I can't speak for other authors, but the way I've always worked with publishers on articles can be summarized this way:
- I send the prospective publisher an idea for an article, a rough draft of an article, or an essentially complete article, and I ask if they are interested in publishing it. If so, we move to step 2.
- We negotiate a contract for the article. Generally speaking, I grant them certain publication rights, and they agree to pay me something for them.
- I deliver a final version of the article, which they then convert into whatever format will be published.
- They ask me to review the converted article to ensure that no errors were introduced during conversion.
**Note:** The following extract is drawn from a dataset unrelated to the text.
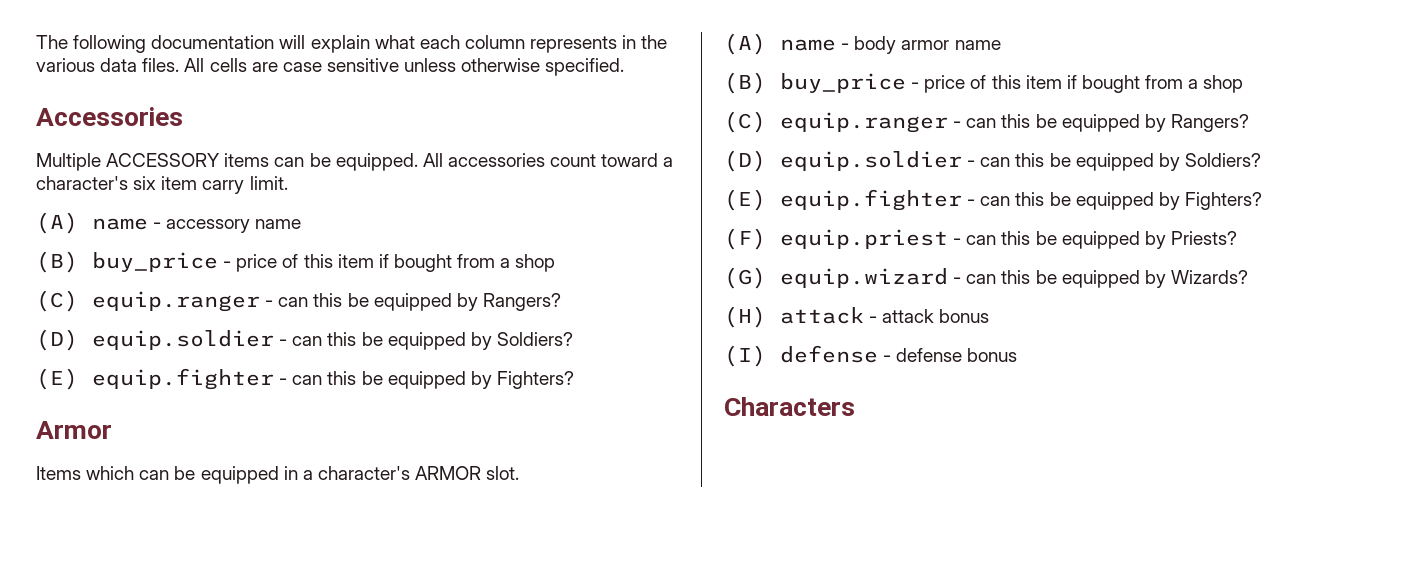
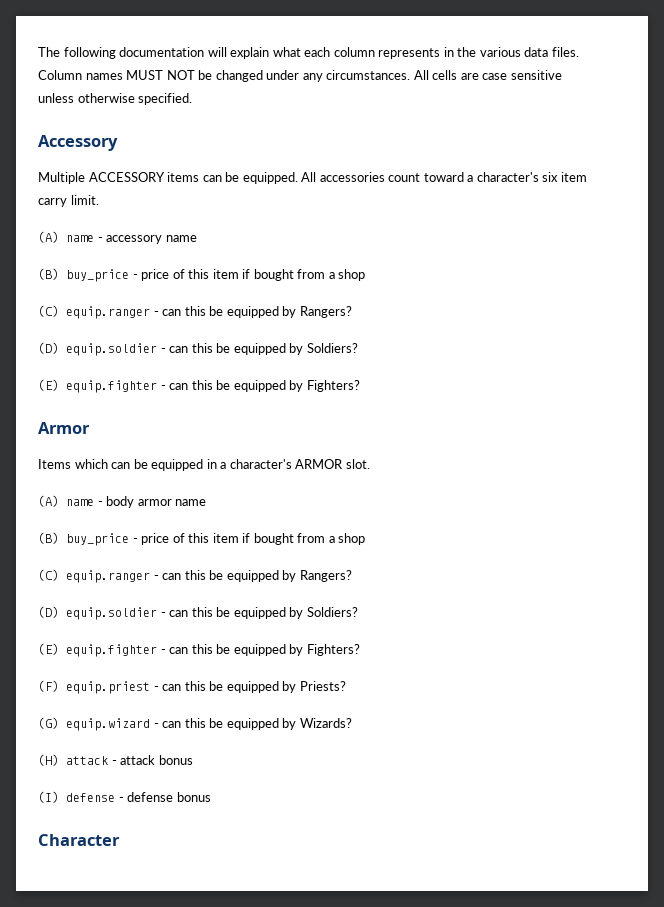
(180, 65) none -> [38,70,411,82] Column names MUST NOT be changed under any circumstances.
[36,107,183,126] Accessories -> [38,135,118,151] Accessory
[724,397,855,416] Characters -> [38,834,120,846] Character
- The article is published.
I contacted DDJ and expressed my concern that they had published without our agreeing on a contract or my being given a chance to review the article for errors. They sent a proposed contract, and I requested changes. We went back and forth a couple of times. They eventually decided that we would be unable to come to agreement, so they removed the article from their site. I found out about this when somebody posted a comment to that effect to my blog, although DDJ sent official notice some time later.
As an aside, the contract negotiations didn't get hung up on money. It was more about the kinds of rights DDJ would acquire and who'd have control over the content of the article.
I'm sorry about the confusion about the article's location, but at least we can enjoy the irony of an article about appearing and disappearing consts itself appearing, disappearing, and now reappearing. I still hope you find the article interesting and useful.